Ingredients

  • 1 3-4 pound chuck roast
  • 2 cups beef broth
  • 16 oz of dark-colored stout
  • 2 medium onions, diced
  • 3 cloves garlic, minced
  • 4 carrots, peeled and sliced into 2" pieces
  • 1 small head of cabbage, cut into wedges
  • 2 tbsp olive oil
  • kosher salt
  • black pepper
  • 3 tbsp cold water
  • 2 tbsp cornstarch

Method

  • Heat oven to 450 degrees. Season beef generously with salt and pepper. Heat oil in large dutch oven over medium-high heat for 2 minutes. Place roast in pan, and sear well on both sides until nice and brown. Remove roast to plate and set aside. Add onions to the dutch oven and cook, stirring often, until the onions are starting to brown on the outsides. About 4 minutes. Add garlic and cook for an additional minute. Add the beef stock to the pan, then slide the beef into the stock. Cover, and cook for 1 hour.
  • Reduce oven temperature to 350. Remove the roast from the oven, add the stout, re-cover, and cook for an additional 1 hour 15 minutes.
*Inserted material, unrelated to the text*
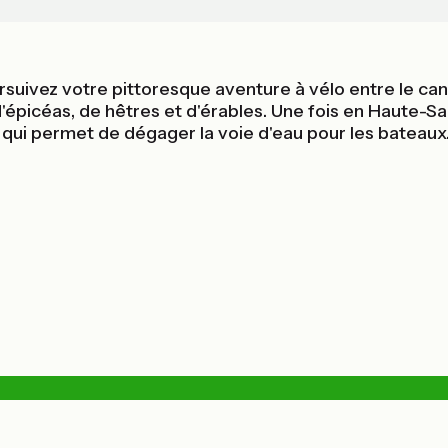
rsuivez votre pittoresque aventure à vélo entre le ca
'épicéas, de hêtres et d'érables. Une fois en Haute-S
 qui permet de dégager la voie d'eau pour les bateaux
Remove roast again, add the vegetables and re-cover. Cook for an additional 45 minutes.
  • To make the gravy, remove the roast (and, it will be falling apart!) and place on a platter. Then, remove the various vegetables and arrange them on the platter as well. Cover it with aluminum foil to keep warm while you make the gravy. Using a fine mesh strainer, pour the braising liquid into a medium saucepan. Combine the cornstarch and the cold water in a small dish, then add to the gravy. Cook over medium heat, stirring constantly, until the cornstarch works it's magic and the gravy thickens.
  • You can try to slice the pot roast, but I just like to use two forks to pull it apart into large chunks.